Les arbres du Potager, un patrimoine vivant
29 octobre 2019
- En nombre de sujets, le patrimoine arboré est de nos jours, comme rappelé ci-dessus, environ une fois et demi à deux fois supérieur à ce qu’il était à l’époque de La Quintinie, mais très inférieur de ce qu’il était à la fin du 19ème siècle et début du 20ème siècle (14 500 arbres fruitiers en 1910).
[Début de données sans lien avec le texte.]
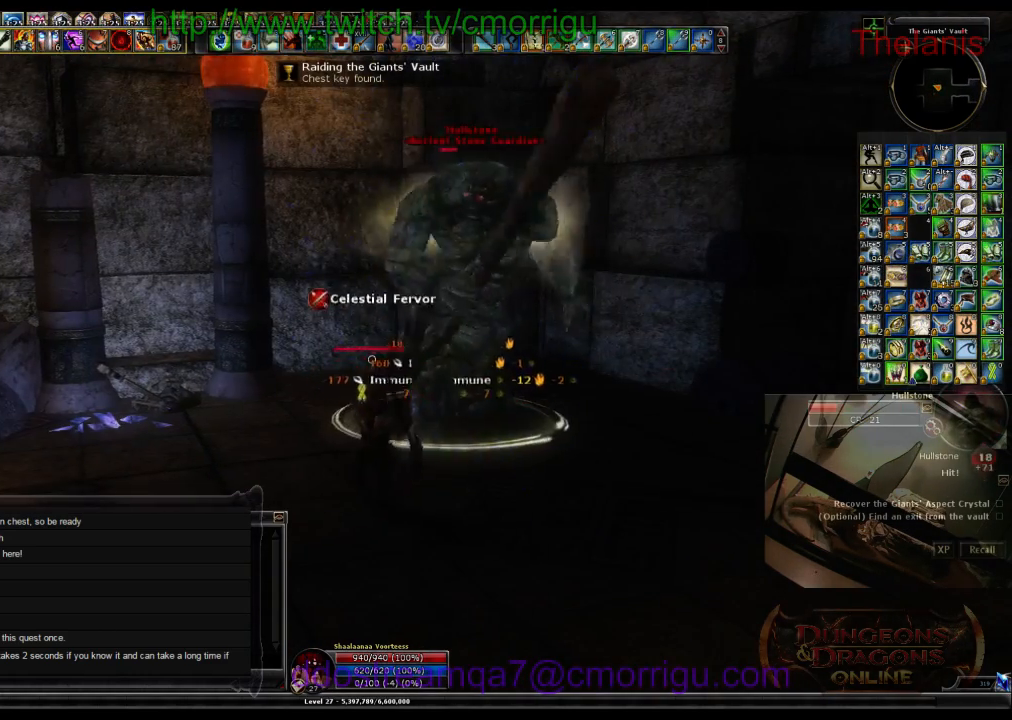
{"keys": [], "events": [[100, "d", "up"]]}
Le gel de deux mois pendant l’hiver 1709-1710 a certainement fait perdre plus de la moitié des arbres fruitiers ainsi que le grand gel de 1879-1880 qui a fait perdre jusqu’à 80% des arbres selon les témoignages. L’histoire du jardin n’est pas linéaire.
- En termes de variétés, Jean-Baptiste de La Quintinie proposait la culture d’environ 70 variétés de poires et seule¬ment 7 variétés de pommes au Potager du Roi. En 1995, le jardin proposait seulement 32 variétés de poires et 39 de pommes, contre 565 variétés de pommes et 309 variétés de poires à la fin du 19ème et début du 20ème siècle, tandis qu’aujourd’hui environ 140 variétés de poires et 160 variétés de pommes sont représentées.
- En proportion, la part de certaines formes a également évolué. La Quintinie ne donnait pas de noms aux formes fruitières autres que générales (« espalier » et « buisson »). Il ne souhaitait pas de « contre espalier » au Potager du Roi (voir commentaires ci-dessus sur les contre-espaliers et armatures en fer forgé du Grand Carré datant du 19ème siècle). L’explosion du nombre de formes fruitières portant des noms spécifiques est principalement un phénomène du milieu du 19ème siècle. Auguste Hardy, jardinier en chef du Potager du Roi à partir de 1848 et premier directeur de l’École nationale supérieure d’horticulture à partir de 1874, introduit massivement les cordons (cordon unilatéral, bilatéral, cordons superposés, …). Les formes complexes, souvent ornementales et de fantaisie, nécessitaient, et nécessiteraient toujours, la sélection de variétés et porte-greffes adaptés combinées à une main d’œuvre abondante et/ou l’utilisation de traitements phytosanitaires par pulvérisation.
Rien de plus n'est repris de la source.